La veía cada domingo entre los cipreses, con el abriguito negro, recogido por ambos brazos, como si quisiera mantenerlo pegado al cuerpo. Portaba siempre un pequeño ramo entre las manos, agarrándolo firme. A veces eran margaritas, otras clavelinas, algunas llevaba unas briosas calas que acicalaban el paisaje grisáceo con el blanco inmaculado. El bolsito colgaba de su brazo, como estandarte de corrección. Caminaba con pasos de paloma, como si temiera que el cloqueo de sus tacones despertara a los muertos.
Al poco de vernos, ambos, levantábamos la vista, para reconocernos. Las tumbas de mi muerta y del suyo, estaban a dos filas de distancia, casi enfrente, no había que esforzarse demasiado para verse, nuestros ojos chocaban casi sin quererlo. A fuerza de vernos conseguimos hacernos familiares, reconocibles, en un mudo dialogo de miradas concisas.
Al poco, comenzamos a saludarnos. Casi sin darnos cuenta la sonrisa se dibujaba en nuestra boca al encontrarnos y constatar que, como todos los domingos, al mediodía, antes de comer, y poco después de la media mañana, llegábamos a la cita tácita que ambos teníamos con nuestros muertos.
Un día, llegué antes, premeditadamente. Me atreví a adentrarme en su zona, y contemple la talla que engalanaba su muerto. Don Fernando Sistiaga Gonzalez, falleció el día veinticuatro de Mayo de dos mil dieciséis. Deja esposa desconsolada. Pasó como alma fugaz dejando amor a su paso. Y la foto. Un hombre repeinado, con bigote y meliflua cara de bonachón simpático. No parecía tener más de sesenta años. Ella alguno menos, el pelo le clareaba en el ajustado moño que ceñía con peinetas en ambos lados de la nuca.
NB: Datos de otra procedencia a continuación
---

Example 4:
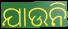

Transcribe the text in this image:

ଯାଉନି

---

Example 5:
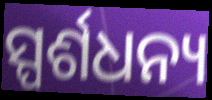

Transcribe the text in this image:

ସ୍ପର୍ଶଧନ୍ୟ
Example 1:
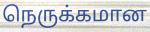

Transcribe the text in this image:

நெருக்கமான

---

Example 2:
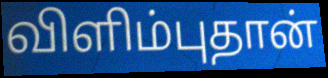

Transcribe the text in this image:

விளிம்புதான்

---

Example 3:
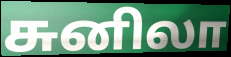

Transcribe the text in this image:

சுனிலா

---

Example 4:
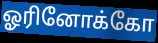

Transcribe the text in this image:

ஓரினோக்கோ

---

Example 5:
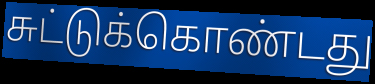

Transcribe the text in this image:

சுட்டுக்கொண்டது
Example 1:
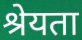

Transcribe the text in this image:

श्रेयता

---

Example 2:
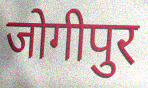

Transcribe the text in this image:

जोगीपुर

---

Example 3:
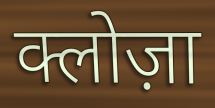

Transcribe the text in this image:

क्लोज़ा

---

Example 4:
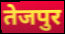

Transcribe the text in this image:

तेजपुर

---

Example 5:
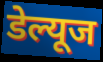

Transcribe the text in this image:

डेल्यूज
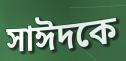
সাঈদকে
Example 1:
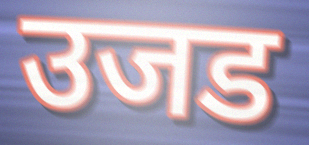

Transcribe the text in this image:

उजड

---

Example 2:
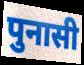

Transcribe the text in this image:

पुनासी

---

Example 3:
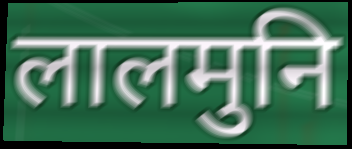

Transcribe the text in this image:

लालमुनि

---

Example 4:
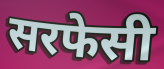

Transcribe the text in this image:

सरफेसी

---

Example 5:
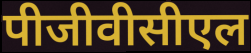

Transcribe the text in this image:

पीजीवीसीएल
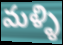
మళ్ళి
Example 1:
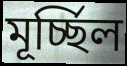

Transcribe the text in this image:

মূর্চ্ছিল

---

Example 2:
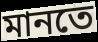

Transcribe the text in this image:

মানতে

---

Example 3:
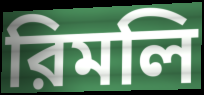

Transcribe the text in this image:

রিমলি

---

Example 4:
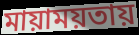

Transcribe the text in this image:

মায়াময়তায়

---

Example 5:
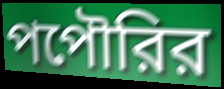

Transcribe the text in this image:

পপৌরির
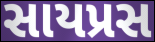
સાયપ્રસ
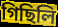
গিছিলি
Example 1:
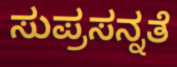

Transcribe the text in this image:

ಸುಪ್ರಸನ್ನತೆ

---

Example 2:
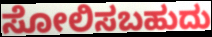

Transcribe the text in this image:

ಸೋಲಿಸಬಹುದು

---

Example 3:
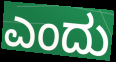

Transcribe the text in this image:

ಎಂದು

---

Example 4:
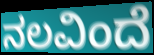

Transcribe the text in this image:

ನಲವಿಂದೆ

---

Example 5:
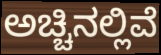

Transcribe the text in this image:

ಅಚ್ಚಿನಲ್ಲಿವೆ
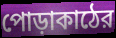
পোড়াকাঠের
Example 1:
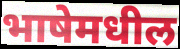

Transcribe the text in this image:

भाषेमधील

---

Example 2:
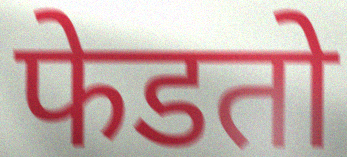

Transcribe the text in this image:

फेडतो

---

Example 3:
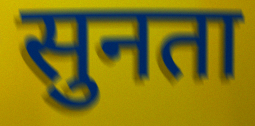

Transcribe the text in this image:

सुनता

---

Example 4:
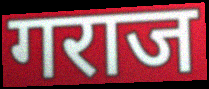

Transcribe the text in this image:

गराज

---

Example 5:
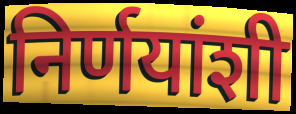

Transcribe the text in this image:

निर्णयांशी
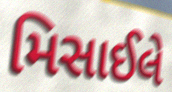
મિસાઈલે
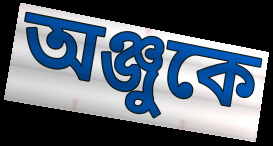
অঞ্জুকে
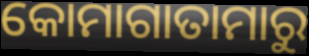
କୋମାଗାତାମାରୁ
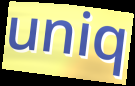
uniq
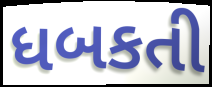
ધબકતી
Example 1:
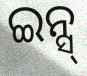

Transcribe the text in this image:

ଇନ୍ସ୍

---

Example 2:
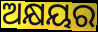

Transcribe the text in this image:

ଅକ୍ଷୟର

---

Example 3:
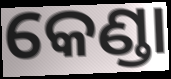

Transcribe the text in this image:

କେଣ୍ଡା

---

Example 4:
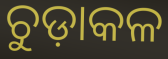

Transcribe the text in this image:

ଚୁଡ଼ାକଳ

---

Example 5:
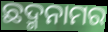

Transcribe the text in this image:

ଛଦ୍ମନାମର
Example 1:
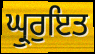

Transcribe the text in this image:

ਘ੍ਰੁਰੁਇਤ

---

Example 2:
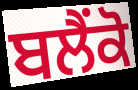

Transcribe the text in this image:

ਬਲੈਂਕੋ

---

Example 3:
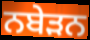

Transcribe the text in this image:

ਨਬੇੜਨ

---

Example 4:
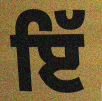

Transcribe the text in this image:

ਇੱ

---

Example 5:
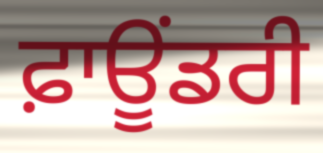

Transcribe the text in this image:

ਫ਼ਾਊਂਡਰੀ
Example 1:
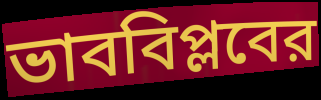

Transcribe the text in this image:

ভাববিপ্লবের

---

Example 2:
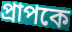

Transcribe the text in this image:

প্রাপকে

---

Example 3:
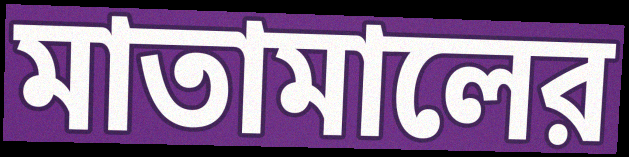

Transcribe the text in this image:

মাতামালের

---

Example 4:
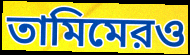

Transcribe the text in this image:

তামিমেরও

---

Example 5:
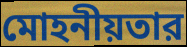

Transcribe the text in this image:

মোহনীয়তার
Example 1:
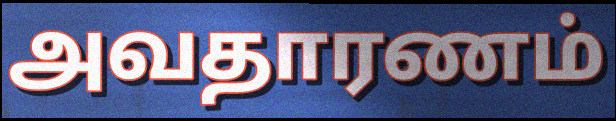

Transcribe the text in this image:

அவதாரணம்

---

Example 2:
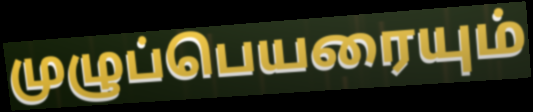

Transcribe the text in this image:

முழுப்பெயரையும்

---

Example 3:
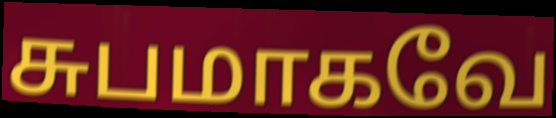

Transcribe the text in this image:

சுபமாகவே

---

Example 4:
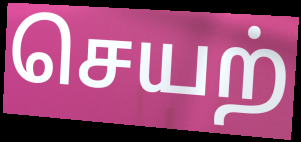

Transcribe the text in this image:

செயற்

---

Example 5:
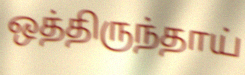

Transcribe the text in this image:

ஒத்திருந்தாய்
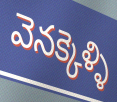
వెనక్కెళ్ళి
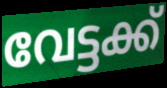
വേട്ടക്ക്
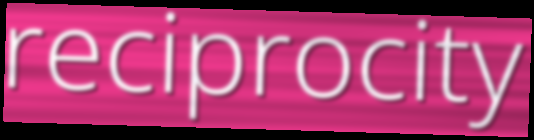
reciprocity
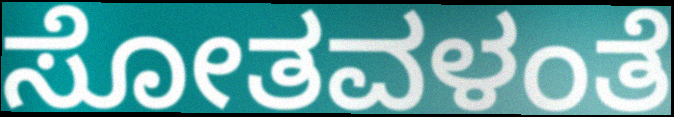
ಸೋತವಳಂತೆ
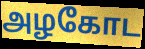
அழகோட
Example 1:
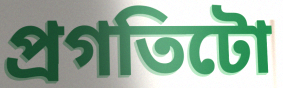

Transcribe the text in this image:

প্ৰগতিটো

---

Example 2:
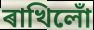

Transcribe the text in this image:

ৰাখিলোঁ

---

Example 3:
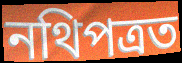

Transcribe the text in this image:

নথিপত্ৰত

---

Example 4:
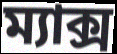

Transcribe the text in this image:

ম্যাক্স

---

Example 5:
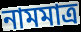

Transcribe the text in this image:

নামমাত্ৰ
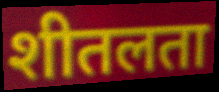
शीतलता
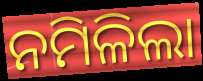
ନମିଳିଲା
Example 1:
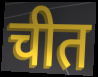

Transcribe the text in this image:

चीत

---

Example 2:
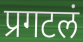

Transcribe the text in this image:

प्रगटलं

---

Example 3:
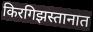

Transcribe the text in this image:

किरगिझस्तानात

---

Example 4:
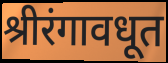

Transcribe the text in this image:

श्रीरंगावधूत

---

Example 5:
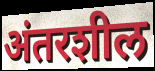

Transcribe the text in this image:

अंतरशील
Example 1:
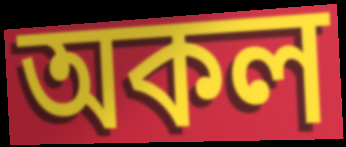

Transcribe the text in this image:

অকল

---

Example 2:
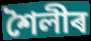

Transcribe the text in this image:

শৈলীৰ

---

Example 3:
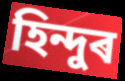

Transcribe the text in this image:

হিন্দুৰ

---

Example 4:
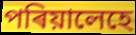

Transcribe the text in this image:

পৰিয়ালেহে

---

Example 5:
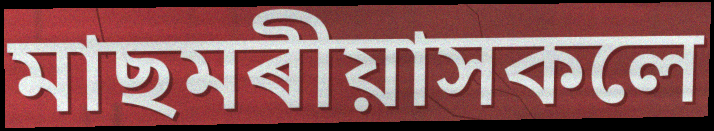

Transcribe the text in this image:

মাছমৰীয়াসকলে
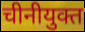
चीनीयुक्त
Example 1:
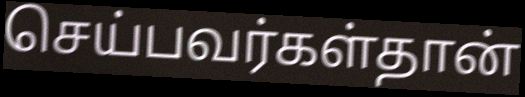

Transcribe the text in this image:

Otro día la sorprendí saliendo a toda prisa de mi zona. Imaginé que haría lo mismo que yo hice días atrás: visitar a mi muerta. Maria Elvira Quirós Puente, salió del mundo de los vivos el quince de Abril de dos mil quince. Los que dejas no te olvidan y esperan el reencuentro. Una foto de cuando la enfermedad no le había pasado factura presidía la lápida. Los ojos sonreían, el pelo clareaba entre su rubio natural y las canas que amenazaban ya. Su cara regordeta, le daba apariencia de buena, lo que fue, antes de que la enfermedad borrara la sonrisa y los mofletes. Todo al mismo tiempo.
Cada domingo, nos miramos en silencio, una leve inclinación de cabeza, un buenos días casi silbado más que dicho, y un hasta el domingo, es todo el dialogo que mantenemos . Nos sonreímos, dejamos las flores, hacemos una jaculatoria y desandamos el camino hacia la puerta, con idéntica parsimonia. Ella cloquea más que a la entrada. Yo camino detrás, solazado al ver sus pasitos de paloma a punto de emprender vuelo.